━━━━━ Given entries ━━━━━

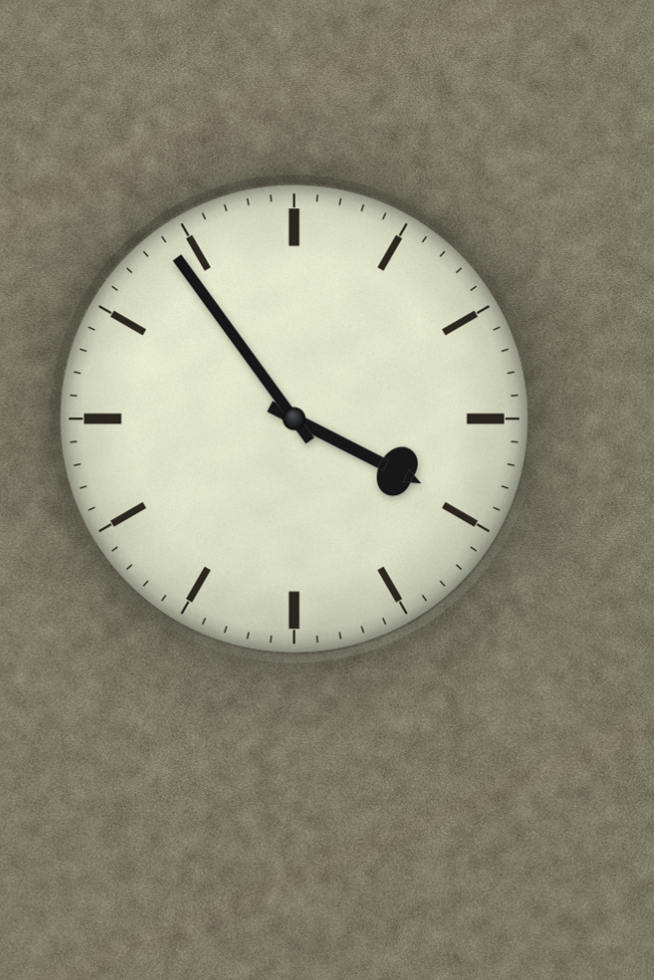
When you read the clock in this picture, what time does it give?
3:54
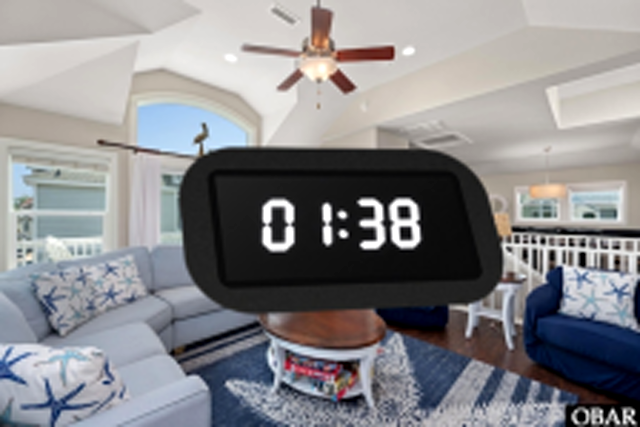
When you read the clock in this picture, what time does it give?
1:38
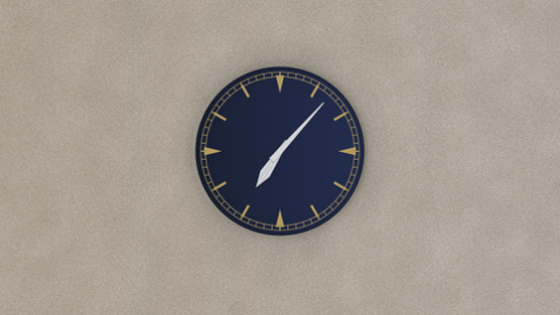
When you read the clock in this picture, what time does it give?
7:07
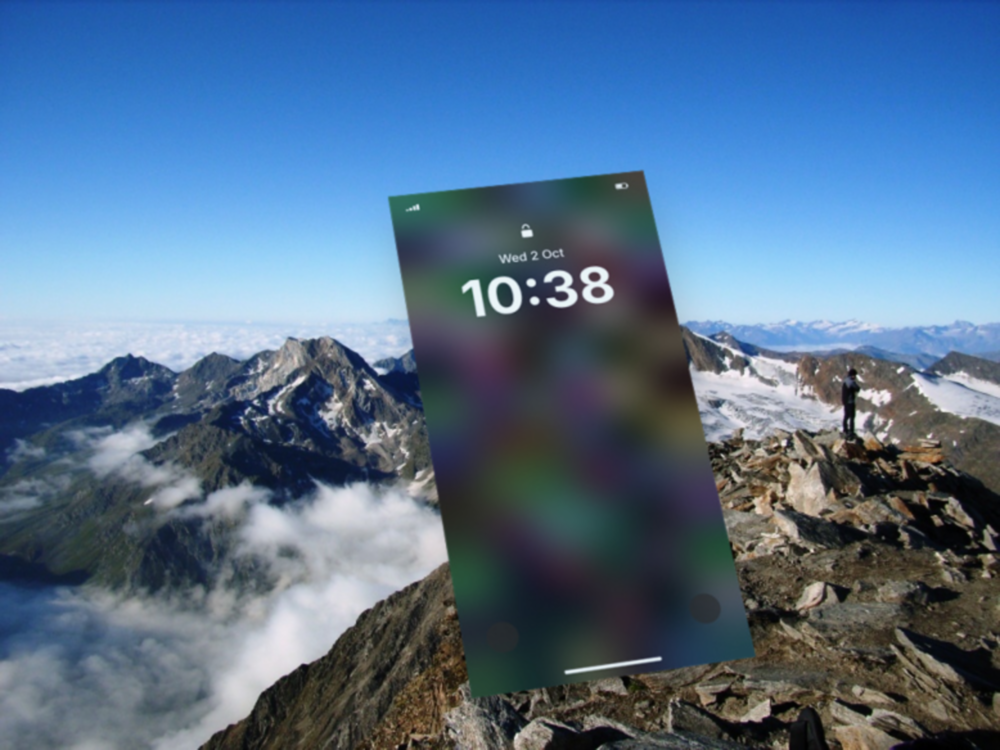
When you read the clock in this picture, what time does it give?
10:38
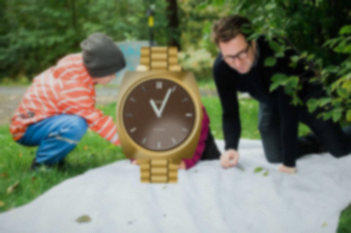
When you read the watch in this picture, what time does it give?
11:04
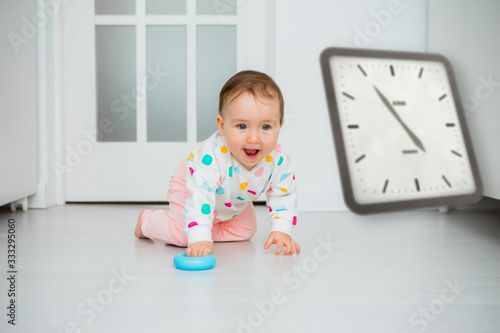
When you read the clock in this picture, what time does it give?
4:55
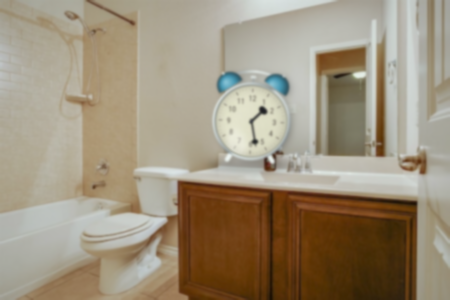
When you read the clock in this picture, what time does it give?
1:28
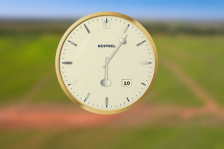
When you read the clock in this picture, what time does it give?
6:06
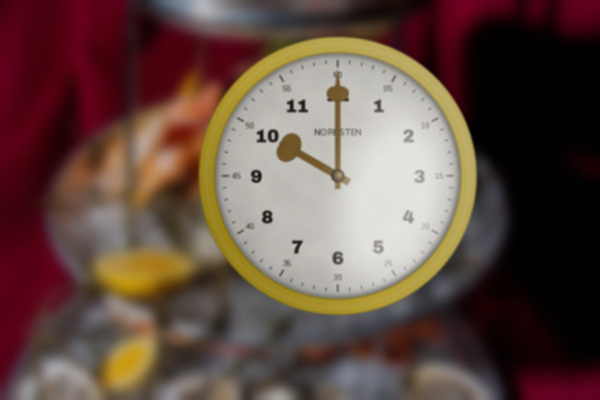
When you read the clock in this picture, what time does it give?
10:00
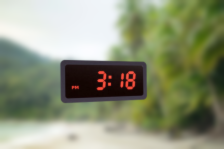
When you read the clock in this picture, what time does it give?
3:18
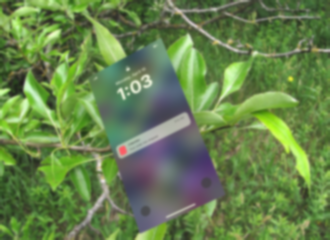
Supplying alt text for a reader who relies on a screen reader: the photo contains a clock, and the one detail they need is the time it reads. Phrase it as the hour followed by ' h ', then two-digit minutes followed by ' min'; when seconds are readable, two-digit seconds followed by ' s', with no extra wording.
1 h 03 min
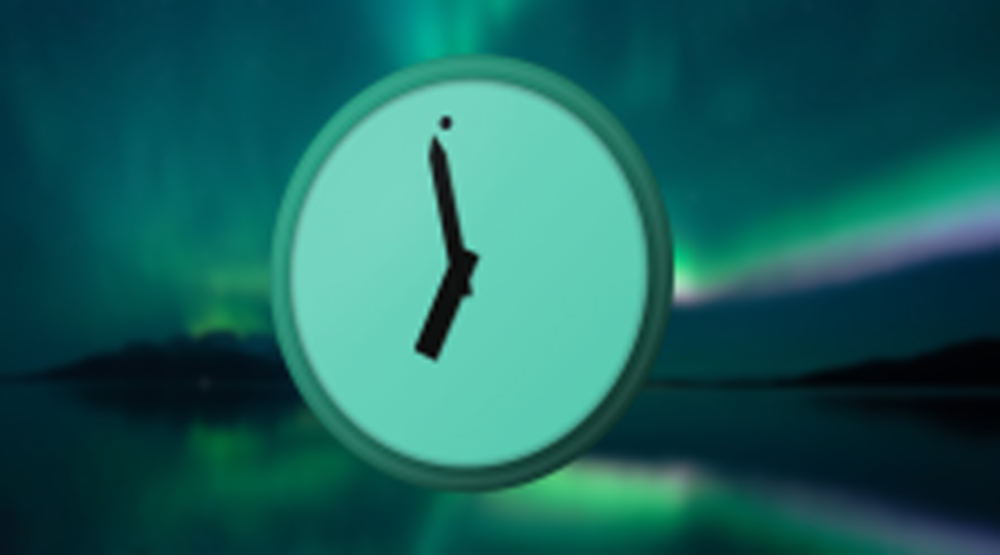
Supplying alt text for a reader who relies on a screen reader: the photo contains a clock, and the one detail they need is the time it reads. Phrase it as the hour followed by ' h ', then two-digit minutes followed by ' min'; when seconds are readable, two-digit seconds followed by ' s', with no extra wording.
6 h 59 min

━━━━━

> _What is needed_: Retype every line of the records above word for word, leaving out the pictures.

> _Answer to this problem_:
When you read the clock in this picture, what time does it give?
3:54
When you read the clock in this picture, what time does it give?
1:38
When you read the clock in this picture, what time does it give?
7:07
When you read the clock in this picture, what time does it give?
10:38
When you read the watch in this picture, what time does it give?
11:04
When you read the clock in this picture, what time does it give?
4:55
When you read the clock in this picture, what time does it give?
1:28
When you read the clock in this picture, what time does it give?
6:06
When you read the clock in this picture, what time does it give?
10:00
When you read the clock in this picture, what time does it give?
3:18
Supplying alt text for a reader who relies on a screen reader: the photo contains a clock, and the one detail they need is the time it reads. Phrase it as the hour followed by ' h ', then two-digit minutes followed by ' min'; when seconds are readable, two-digit seconds followed by ' s', with no extra wording.
1 h 03 min
Supplying alt text for a reader who relies on a screen reader: the photo contains a clock, and the one detail they need is the time it reads. Phrase it as the hour followed by ' h ', then two-digit minutes followed by ' min'; when seconds are readable, two-digit seconds followed by ' s', with no extra wording.
6 h 59 min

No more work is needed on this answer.